NVIDIA poaches former AMD systems architect Phil Rogers

Advanced Micro Devices (AMD) has been reshuffling its team in the recent weeks with the most notable being that they reorganised itself to create the Radeon Technologies Group so that their graphics division and its employees were together again in one single group. AMD believed Raja Koduri was the right man to lead the new Radeon Technologies Group and this move has proven to be positive thus far.

But, there is some bad news for the chip maker as the architect of its Zen processor Jim Keller has decided to part with AMD after having been part of the team since 1998. AMD hired back Jim Keller three years ago after he did a brief stent at Apple where he was on the team that designed the Apple A4 and A5 SoCs that were used on the iPhone 4, 4S, iPad and iPad 2.

AMD believes that Zen will offer a 40 per cent IPC boost over its current Excavator CPU architecture with support for simultaneous multi-threading. AMD is rumored to be launching Zen FX series processors first with hopes that gamers will flock to them due to the high core count, clock speeds and it being the first AMD platform to support DRR4 memory and so on. The 14nm AMD Zen processor series isn’t expected to come out until 2016 and by then Intel will have likely moved beyond its 6th Gen Skylake processors and will be competing with Kaby Lake.

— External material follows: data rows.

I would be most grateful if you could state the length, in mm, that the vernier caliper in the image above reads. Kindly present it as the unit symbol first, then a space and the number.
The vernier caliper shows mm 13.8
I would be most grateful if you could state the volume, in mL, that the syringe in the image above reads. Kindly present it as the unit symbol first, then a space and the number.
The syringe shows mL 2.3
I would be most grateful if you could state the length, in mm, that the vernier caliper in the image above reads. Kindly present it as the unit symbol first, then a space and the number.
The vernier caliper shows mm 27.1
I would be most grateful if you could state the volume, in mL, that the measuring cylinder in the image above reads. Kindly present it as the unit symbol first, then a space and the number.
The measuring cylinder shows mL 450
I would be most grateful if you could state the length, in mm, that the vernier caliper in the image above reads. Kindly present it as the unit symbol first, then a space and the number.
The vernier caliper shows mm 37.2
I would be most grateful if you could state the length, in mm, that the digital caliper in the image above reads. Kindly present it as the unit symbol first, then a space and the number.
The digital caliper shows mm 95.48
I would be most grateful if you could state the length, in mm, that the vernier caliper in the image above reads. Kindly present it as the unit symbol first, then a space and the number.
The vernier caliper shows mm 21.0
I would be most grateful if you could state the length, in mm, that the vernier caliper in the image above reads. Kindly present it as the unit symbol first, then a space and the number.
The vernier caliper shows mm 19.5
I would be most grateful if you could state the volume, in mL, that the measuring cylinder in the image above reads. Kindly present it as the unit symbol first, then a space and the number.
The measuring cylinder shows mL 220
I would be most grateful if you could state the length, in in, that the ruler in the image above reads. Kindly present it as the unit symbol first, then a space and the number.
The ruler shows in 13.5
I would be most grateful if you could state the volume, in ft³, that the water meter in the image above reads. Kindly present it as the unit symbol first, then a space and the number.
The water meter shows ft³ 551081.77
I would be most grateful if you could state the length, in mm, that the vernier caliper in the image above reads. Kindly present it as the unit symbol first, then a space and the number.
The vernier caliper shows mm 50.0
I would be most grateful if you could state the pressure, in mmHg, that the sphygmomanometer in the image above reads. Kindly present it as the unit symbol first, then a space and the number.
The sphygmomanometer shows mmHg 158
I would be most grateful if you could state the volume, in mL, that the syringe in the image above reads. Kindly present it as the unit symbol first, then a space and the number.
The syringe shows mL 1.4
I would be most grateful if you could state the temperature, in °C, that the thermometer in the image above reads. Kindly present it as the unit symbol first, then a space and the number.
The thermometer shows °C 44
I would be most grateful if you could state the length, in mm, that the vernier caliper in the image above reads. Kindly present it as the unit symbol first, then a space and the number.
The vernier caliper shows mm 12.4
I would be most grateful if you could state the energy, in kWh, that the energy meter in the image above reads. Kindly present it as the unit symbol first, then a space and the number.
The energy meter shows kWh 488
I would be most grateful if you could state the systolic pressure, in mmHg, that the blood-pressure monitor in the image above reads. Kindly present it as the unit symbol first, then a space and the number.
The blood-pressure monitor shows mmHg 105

But apart from Keller moving out, Phil Rogers is also expected to change houses to NVIDIA to become its chief server architect; Phil has been at AMD/ATI for 21 years straight and has been a fellow for the past eight years. In recent years, Rogers has been responsible for helping build and grow the software ecosystem behind AMD’s heterogeneous computing products and the Heterogeneous System Architecture (HSA). He was one of the folks that helped get the HSA Foundation off the ground and was the first president of the organization that includes members like ARM, Imagination, Mediatek, Qualcomm and Samsung. In his new role it is believed that he’ll help NVIDIA with its NVLink CPU and GPU interconnect on the upcoming Pascal GPU architecture that is due out next year.